President Lincoln was a “complex man,” Prof. Margaret Washington, history, said yesterday in her lecture, Abraham Lincoln, Sojourner Truth and Race. Complex indeed, for the quest to arrive at an ultimate understanding of Lincoln and his attitude toward African-Americans seems to be one of which historians never tire.
In Washington’s lecture, she sought not to deliver a final ultimatum on Lincoln’s personal views towards African-Americans; rather, Washington illustrated the complexities involved in coming to such an understanding. To do this, Washington focused on the relationship between Lincoln and Sojourner Truth, a freed African-American slave and abolition and women’s rights activist. Washington said that she hoped to demonstrate the “broader implications of their personal actions that provide a prism of racial relations.”
The first section of Washington’s lecture included a brief biography of Lincoln, as well as an attempt on Washington’s part to delve briefly into the complexities of Lincoln’s racial and political attitudes.
Lincoln, who spent the majority of his youth in the “pro-slave state,” Indiana, had only “minimal contact” with African-Americans growing up, said Washington.
She said that they were, accordingly, more of an “abstraction” for him than a reality. Although Lincoln always professed to be against slavery, he only fully developed his anti-slavery attitudes upon becoming a congressman.
Washington said that as a congressman, Lincoln supported his anti-slavery stance with “legal not racial arguments.”
Washington added that Lincoln believed that the “founding fathers considered slavery a cancer,” and, therefore, saw no reason why it should continue. Furthermore, Lincoln believed that “slavery must be viewed in international terms.” In such terms, Lincoln was afraid that the world would label America as “hypocrites” for allowing slavery to exist in the “land of the free.”
Although Washington discussed Lincoln’s anti-slavery views, she made no attempts to glorify Lincoln as a man wholly free of bias and in support of integration.
“Lincoln considered slavery wrong, but so was racial equality,” she said, giving Lincoln’s political stance against interracial marriage as an example of this philosophy. Furthermore, Lincoln’s political idol, Henry Clay, was a slave holder who proposed that America should ship all African-Americans back to Africa.
In the next part of Washington’s lecture, she discussed Sojourner Truth’s life. Truth, born Isabella, was a slave until 1827 when New York abolished slavery in the state. Truth later moved to New York, and at 26, she moved to an abolitionist commune in which she lived with what Washington said was a “who’s who of abolitionists” including Lydia Maria Child, William Lloyd Garrison and Frederick Douglass.
Truth became not only an activist for African-Americans, but for women as well, and it is the latter role for which she is most well-known.
After falling dangerously sick and then recovering, Truth began to more ardently campaign for the rights of African-Americans. Truth supported President Lincoln and described him as “the only president who has done anything for our people.”
When Washington was through describing both Lincoln and Truth’s lives, she discussed an encounter between the two of them that she had first mentioned at the beginning of her lecture. The encounter is significant not only for the implications of the president meeting with an African-American activist, but also for the historical controversies that later surrounded it as well.
At the encounter, Lincoln signed Truth’s book and addressed her in it as “Auntie.” Although seemingly a small word, it was enough to drum up controversy among historians. Washington discussed a debate that exists as to whether this word was meant to be “derogatory” or, if it was merely Lincoln’s “awkward attempt to convey friendship.”
Washington said that even those who witnessed the meeting first-hand were unable to come to a conclusive interpretation of the event. Lucy Coleman, a white abolitionist who saw the event take place, originally wrote a positive review of the President’s reception of Truth, but she later “changed her story” and said that “Lincoln brushed her off.”
The controversies that surround this relatively small encounter seem to be a telling microcosm of the larger controversies that surround Lincoln and of history’s inability to arrive at an ultimate interpretation of the man who unquestionably changed American history.
Natasha Levy grad who attended the lecture said that Washington left her “pondering the issues and complexities of racism.”

> _PROBLEM STATEMENT_
Reproduce the article about Lincoln and Sojourner Truth word for word between "After falling dangerously" and "it as well.", inclusive.

> _EXTRACTED RECORDS_
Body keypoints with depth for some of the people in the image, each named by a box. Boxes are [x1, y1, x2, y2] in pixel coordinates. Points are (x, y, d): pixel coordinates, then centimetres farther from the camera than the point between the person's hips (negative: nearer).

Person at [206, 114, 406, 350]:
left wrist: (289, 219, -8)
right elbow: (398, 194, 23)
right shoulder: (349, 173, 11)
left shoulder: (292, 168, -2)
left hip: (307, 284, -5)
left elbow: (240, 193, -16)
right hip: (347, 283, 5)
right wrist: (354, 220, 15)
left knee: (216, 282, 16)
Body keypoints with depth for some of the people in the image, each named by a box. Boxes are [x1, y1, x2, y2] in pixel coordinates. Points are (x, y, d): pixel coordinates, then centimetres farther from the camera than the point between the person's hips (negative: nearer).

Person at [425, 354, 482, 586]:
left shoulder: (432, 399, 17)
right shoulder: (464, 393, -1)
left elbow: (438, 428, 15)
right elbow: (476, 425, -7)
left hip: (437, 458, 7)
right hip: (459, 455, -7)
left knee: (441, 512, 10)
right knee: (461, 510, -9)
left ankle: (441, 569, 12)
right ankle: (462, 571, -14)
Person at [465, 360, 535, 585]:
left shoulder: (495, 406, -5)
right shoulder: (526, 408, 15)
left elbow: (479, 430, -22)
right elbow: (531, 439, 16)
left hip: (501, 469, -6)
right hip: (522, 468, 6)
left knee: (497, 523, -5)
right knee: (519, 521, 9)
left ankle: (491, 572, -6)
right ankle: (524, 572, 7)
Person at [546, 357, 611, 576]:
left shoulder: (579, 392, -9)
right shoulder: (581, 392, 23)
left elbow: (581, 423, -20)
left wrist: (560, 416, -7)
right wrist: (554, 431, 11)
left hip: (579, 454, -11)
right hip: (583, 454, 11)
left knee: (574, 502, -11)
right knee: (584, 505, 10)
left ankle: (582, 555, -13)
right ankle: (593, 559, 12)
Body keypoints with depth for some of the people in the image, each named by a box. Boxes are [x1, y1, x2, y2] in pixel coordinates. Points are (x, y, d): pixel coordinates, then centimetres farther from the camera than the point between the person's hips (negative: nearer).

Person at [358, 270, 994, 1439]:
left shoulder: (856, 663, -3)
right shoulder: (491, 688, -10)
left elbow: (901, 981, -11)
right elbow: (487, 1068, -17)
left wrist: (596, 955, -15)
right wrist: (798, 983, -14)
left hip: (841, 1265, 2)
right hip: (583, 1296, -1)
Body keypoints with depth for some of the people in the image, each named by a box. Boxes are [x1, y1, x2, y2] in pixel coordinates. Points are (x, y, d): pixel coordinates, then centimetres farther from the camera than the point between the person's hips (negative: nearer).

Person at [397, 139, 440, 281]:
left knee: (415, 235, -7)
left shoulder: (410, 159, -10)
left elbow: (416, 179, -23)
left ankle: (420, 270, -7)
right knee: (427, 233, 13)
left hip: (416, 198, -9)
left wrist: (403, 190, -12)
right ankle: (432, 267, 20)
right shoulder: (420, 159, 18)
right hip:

> _COMPLETED EXERCISE_
After falling dangerously sick and then recovering, Truth began to more ardently campaign for the rights of African-Americans. Truth supported President Lincoln and described him as “the only president who has done anything for our people.”
When Washington was through describing both Lincoln and Truth’s lives, she discussed an encounter between the two of them that she had first mentioned at the beginning of her lecture. The encounter is significant not only for the implications of the president meeting with an African-American activist, but also for the historical controversies that later surrounded it as well.